Left. No, right. Wait, a little more to the left again. Go for it, go for it! Score!
This excited chatter could easily take place during a rowdy game of foosball, but it could also be the banter of students testing a new learning tool that mixes the thrills of the gaming world with microbiology. With LudusScope, live microbes turn into players in a soccer match or Pac-Men in a maze, which the students direct with the use of LED lights.
The open-source, 3D-printed, smartphone-integrated microscope is the brainchild of Stanford engineer Ingmar Riedel-Kruse, who developed the device in a quest to find new ways for students to interact and learn about the microscopic world that surrounds us. The inventor has been working to this end for some time, having patented an earlier setup that uses different single-celled organisms and a different stimulus.
Until now, microscopy was a sit-back-and-watch-type of activity, Riedel-Kruse explains. “You can look through a microscope and see,” he says. “But you can’t really interact with what you see.”
The LudusScope is a simplified microscope, consisting of a base that holds the sample slide.
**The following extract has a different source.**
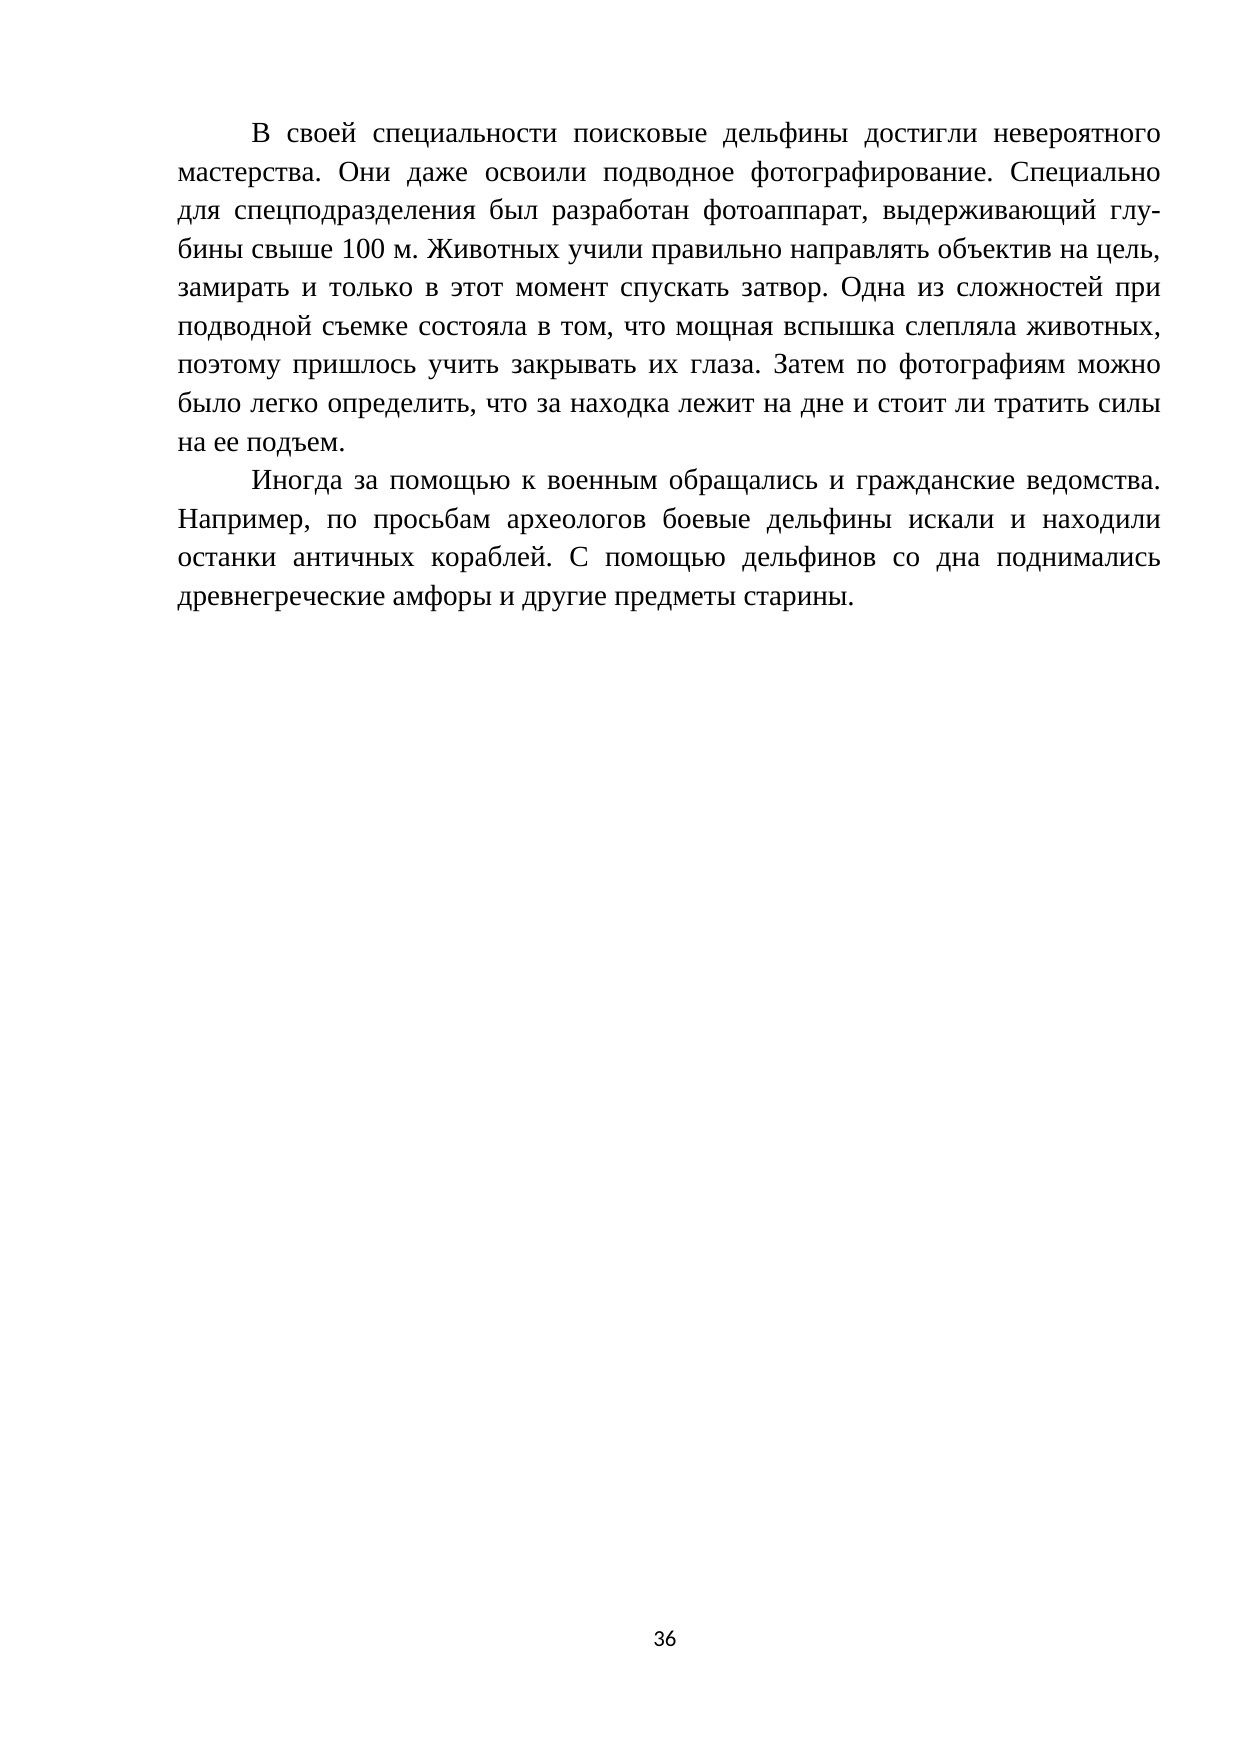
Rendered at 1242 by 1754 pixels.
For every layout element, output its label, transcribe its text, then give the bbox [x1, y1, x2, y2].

text В своей специальности поисковые дельфины достигли невероятного мастерства. Они даже освоили подводное фотографирование. Специально для спецподразделения был разработан фотоаппарат, выдерживающий глу- бины свыше 100 м. Животных учили правильно направлять объектив на цель, замирать и только в этот момент спускать затвор. Одна из сложностей при подводной съемке состояла в том, что мощная вспышка слепляла животных, поэтому пришлось учить закрывать их глаза. Затем по фотографиям можно было легко определить, что за находка лежит на дне и стоит ли тратить силы на ее подъем. [177, 115, 1161, 457]
text Иногда за помощью к военным обращались и гражданские ведомства. Например, по просьбам археологов боевые дельфины искали и находили останки античных кораблей. С помощью дельфинов со дна поднимались древнегреческие амфоры и другие предметы старины. [177, 462, 1161, 611]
The microscope’s lenses and a bracket for viewing through a smartphone are both attached to the upper arm of the device. Once the smartphone is attached, the user opens an app. Through one view, students can measure individual microbes and track their movement.
But Riedel-Kruse and his team didn’t stop there. Not only is the sample slide illuminated from behind like many standard microscopes, but four LEDs also surround the LudusScope slide. Users can control these LEDs using an attached joystick. Add some light-sensitive microbes—Euglena, for example, which are robust and easily purchased from school supply companies—and you can actually interact with the tiny creatures. The games are basic—a Pac-Man-like game or microbe “soccer”—but allow the students to try their hand at directing a hoard of eukaryotes to do their bidding.
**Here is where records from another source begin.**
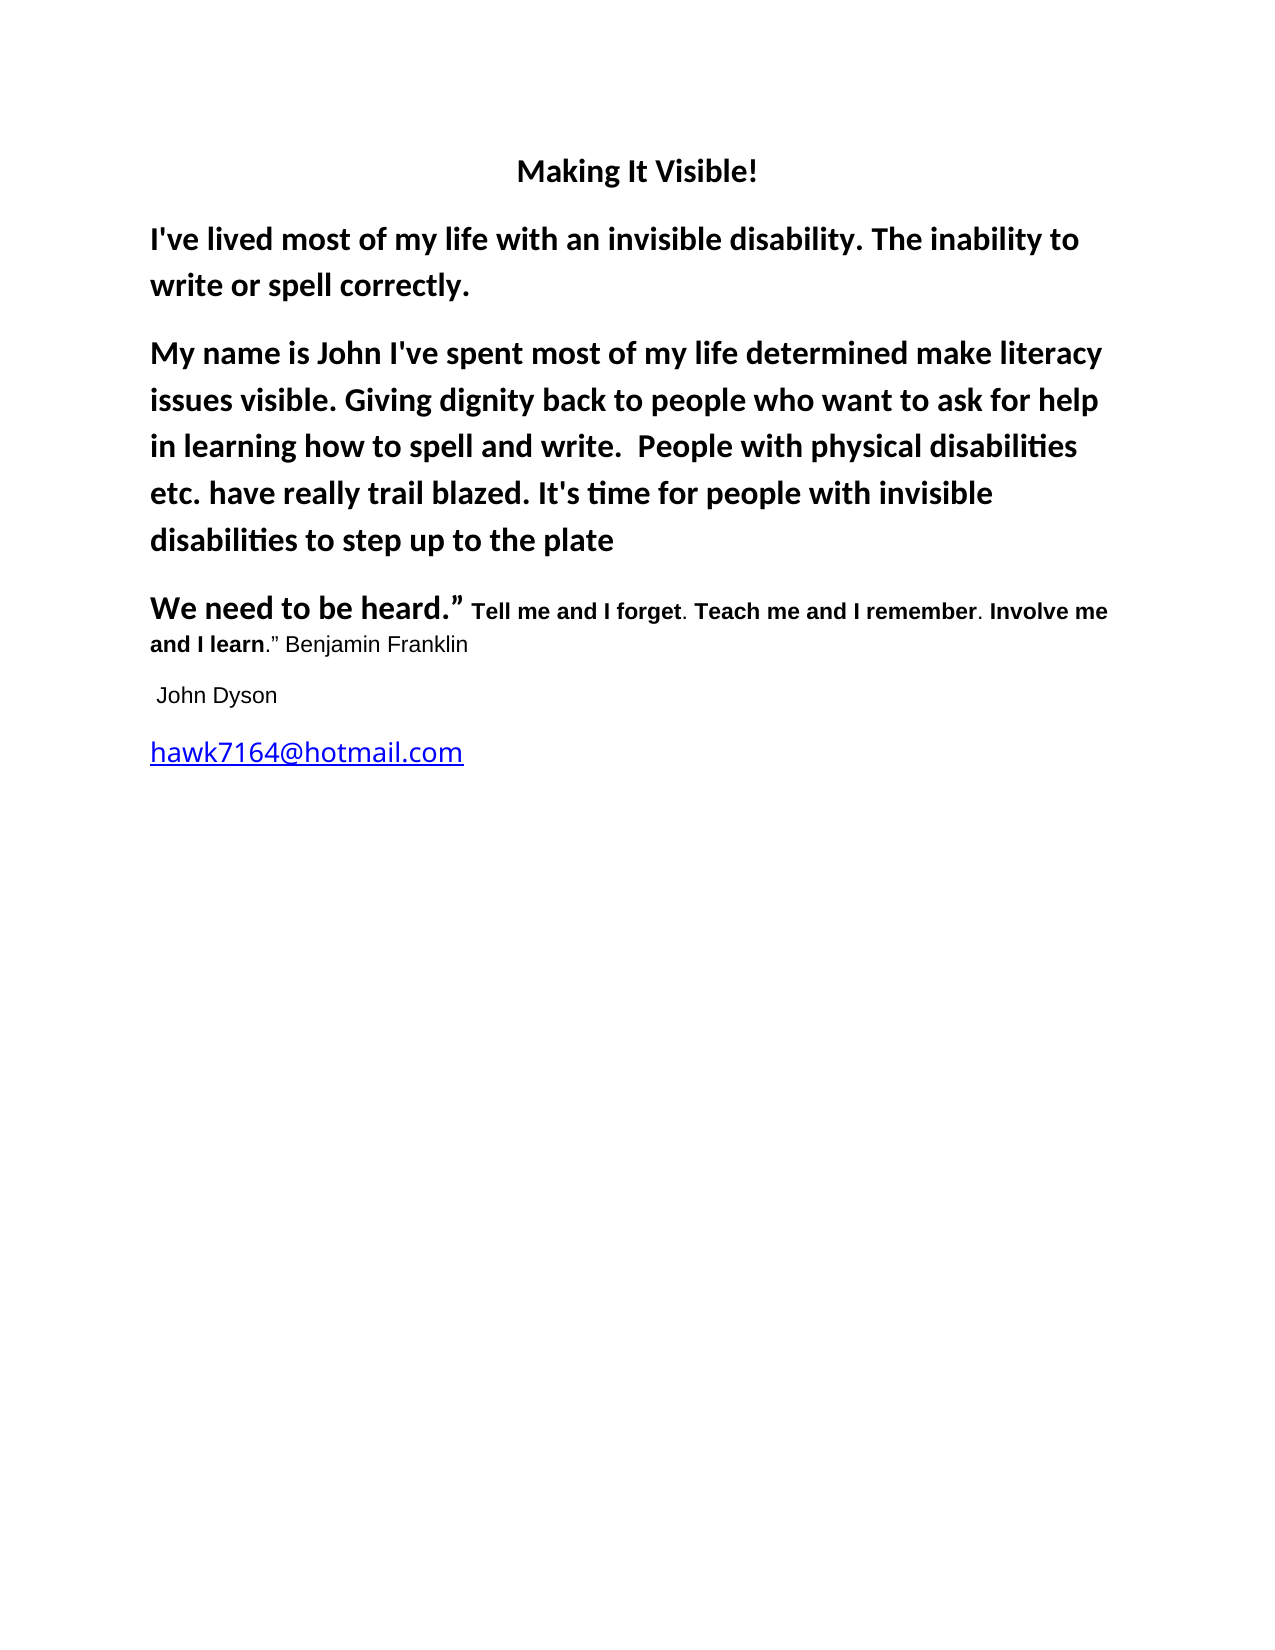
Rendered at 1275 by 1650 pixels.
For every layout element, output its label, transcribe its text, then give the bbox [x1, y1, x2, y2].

text My name is John I've spent most of my life determined make literacy issues visible. Giving dignity back to people who want to ask for help in learning how to spell and write. People with physical disabilities etc. have really trail blazed. It's time for people with invisible disabilities to step up to the plate [150, 332, 1125, 560]
text hawk7164@hotmail.com [150, 733, 1125, 770]
text John Dyson [150, 682, 1125, 709]
text We need to be heard.” Tell me and I forget. Teach me and I remember. Involve me and I learn.” Benjamin Franklin [150, 587, 1125, 658]
text I've lived most of my life with an invisible disability. The inability to write or spell correctly. [150, 218, 1125, 305]
text Making It Visible! [150, 150, 1125, 191]
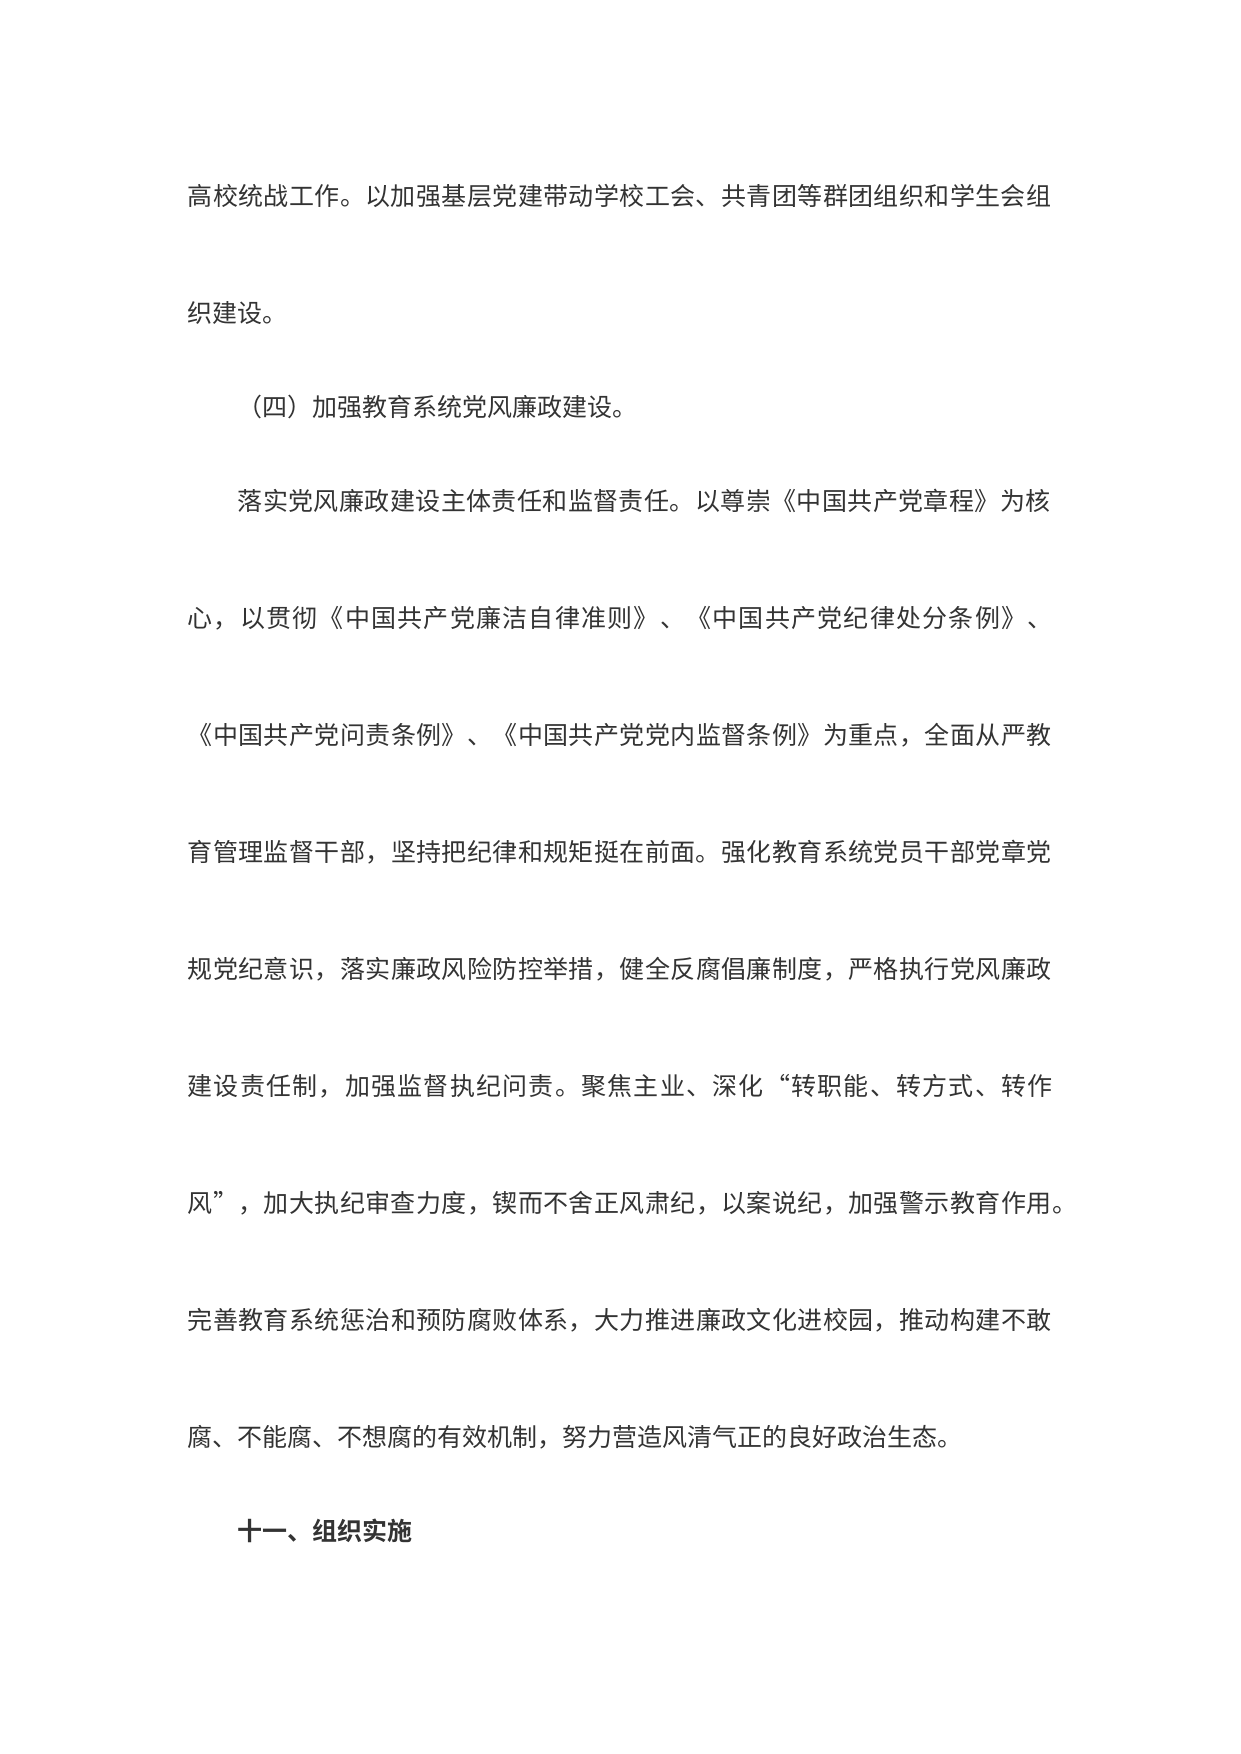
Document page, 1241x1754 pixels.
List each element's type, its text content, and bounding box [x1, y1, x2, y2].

The name LudusScope comes from the Latin word Ludus, which is associated with games, play and school. The scope combines the engineering skills of instrument building with real-life microbe play. Teachers—or anyone interested in a little DIY microbiology—can 3D print the parts to the microscope using downloadable plans. Students can then assemble the device themselves. The final step in assembly is clamping a smartphone on top of the microscope, lining the phone’s camera up with the microscope’s eyepiece. This way, multiple students huddled around the screen can simultaneously view the larger-than-life microbes.
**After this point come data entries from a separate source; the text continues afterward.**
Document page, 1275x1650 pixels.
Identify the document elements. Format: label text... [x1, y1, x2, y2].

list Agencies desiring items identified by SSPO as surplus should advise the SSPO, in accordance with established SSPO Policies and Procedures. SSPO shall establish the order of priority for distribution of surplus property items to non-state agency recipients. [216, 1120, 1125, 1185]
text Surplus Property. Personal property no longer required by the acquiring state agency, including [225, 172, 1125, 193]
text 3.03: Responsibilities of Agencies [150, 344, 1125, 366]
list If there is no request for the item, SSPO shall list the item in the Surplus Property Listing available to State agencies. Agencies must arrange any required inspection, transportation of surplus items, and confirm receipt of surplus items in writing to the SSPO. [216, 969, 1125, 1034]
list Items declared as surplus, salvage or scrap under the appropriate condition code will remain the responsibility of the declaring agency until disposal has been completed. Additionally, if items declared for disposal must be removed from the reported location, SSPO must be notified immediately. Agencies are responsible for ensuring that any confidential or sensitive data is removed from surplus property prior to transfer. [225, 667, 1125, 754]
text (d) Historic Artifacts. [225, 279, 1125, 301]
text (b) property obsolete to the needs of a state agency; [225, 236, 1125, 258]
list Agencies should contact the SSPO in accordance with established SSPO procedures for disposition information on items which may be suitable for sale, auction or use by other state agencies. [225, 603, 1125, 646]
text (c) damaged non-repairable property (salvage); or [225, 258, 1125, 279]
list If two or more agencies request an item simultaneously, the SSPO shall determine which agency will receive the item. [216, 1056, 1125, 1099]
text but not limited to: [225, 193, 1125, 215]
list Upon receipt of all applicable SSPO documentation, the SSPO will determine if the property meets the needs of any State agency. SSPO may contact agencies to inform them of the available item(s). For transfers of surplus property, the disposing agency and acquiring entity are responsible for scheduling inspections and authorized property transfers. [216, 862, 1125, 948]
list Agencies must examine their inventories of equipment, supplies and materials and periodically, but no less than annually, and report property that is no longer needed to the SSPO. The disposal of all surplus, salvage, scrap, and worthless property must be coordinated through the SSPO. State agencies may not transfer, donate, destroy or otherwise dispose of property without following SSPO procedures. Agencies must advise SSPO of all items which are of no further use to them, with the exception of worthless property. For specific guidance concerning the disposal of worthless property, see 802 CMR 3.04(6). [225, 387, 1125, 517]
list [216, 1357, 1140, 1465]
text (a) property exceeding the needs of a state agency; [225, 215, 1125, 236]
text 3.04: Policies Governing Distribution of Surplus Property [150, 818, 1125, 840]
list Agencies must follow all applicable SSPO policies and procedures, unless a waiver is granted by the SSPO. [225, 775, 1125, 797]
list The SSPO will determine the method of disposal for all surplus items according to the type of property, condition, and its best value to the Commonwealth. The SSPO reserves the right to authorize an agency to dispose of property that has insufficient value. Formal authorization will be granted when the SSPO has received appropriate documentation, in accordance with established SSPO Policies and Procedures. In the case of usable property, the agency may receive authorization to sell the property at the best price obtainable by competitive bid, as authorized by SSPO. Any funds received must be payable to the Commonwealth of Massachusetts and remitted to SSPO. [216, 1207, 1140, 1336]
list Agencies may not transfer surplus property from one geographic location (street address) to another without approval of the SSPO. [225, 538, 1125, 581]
The team tested the scope with focus groups of both teachers and students, with the device meeting overall approval, says Riedel-Kruse. While most teachers said they would use the games to generate initial excitement, or act as a stopgap for students to play with while others finish their work, many thought the interactive components, such as measuring or tracking microbes, of the scope, as well as the possibility for students to build the device themselves were the most attractive features.
That’s likely because these games tip slightly too far to the “fun” side of the tricky balance required for successful instructive games, explains Lee Sheldon, educational game writer and designer at Worcester Polytechnic Institute. Sheldon was not involved in the project, but read about the LudusScope. He has developed a wide range of educational games and written several books on the topic of gamifying learning.
These game hybrids must somehow meld the world of math, science or history with the fast-paced, all-consuming experience of a video game, he explains. “It’s not an easy balancing act.”
The LudusScope is part of the growing trend of “gamifying” education. Since video games made their first appearances in homes across America during the 1970s, they’ve grown by leaps and bounds both in complexity and abundance—with the industry now valued somewhere around 1.8 trillion dollars. And as increasing numbers of students spend hours or even days adventuring through virtual worlds, educators hope to tap into the thrill of these games in their classrooms.
But this burgeoning field is still new. Game developers and educators alike are trying to figure out how to successfully gamify education. Oftentimes, explains Sheldon, these new games focus too much on extrinsic rewards—leaderboards, points, new hardware. “But what really involves the player and what really gets the students to learn without realizing it are intrinsic rewards,” he says.
These types of rewards involve teamwork and collaboration and require more than a gold star for doing a good job. “They’re not just the top dog on the leaderboard,” he says. The students are building skills as well as developing a desire to improve and succeed together.
“We get [extrinsic rewards] all the time,” he says. “We get paid for a job. But that doesn’t necessarily mean that we liked the job. The intrinsic reward makes it fun and makes it worthwhile. [It] creates a good, powerful emotion in the people that are involved.”
LudusScope is in its early days of development, and it is a first step to shift learning about the microscopic world from observation to actual interaction. The team is now working with an educational game company in hopes of making their games even more worthwhile and fun for future players. They are also ensuring that LudusScope aligns with Next Generation Science Standards—state-developed K-12 science content standards.
The authors also encourage others to improve upon what they have already created. “We put this paper out with all the building plans,” says Riedel-Kruse. “We hope that other people just pick this up and develop it further for their own needs and publish their modifications online.”
Sheldon, too, sees many potential applications for LudusScope.
“I’ve never found a subject matter that cannot be taught with a game,” he says.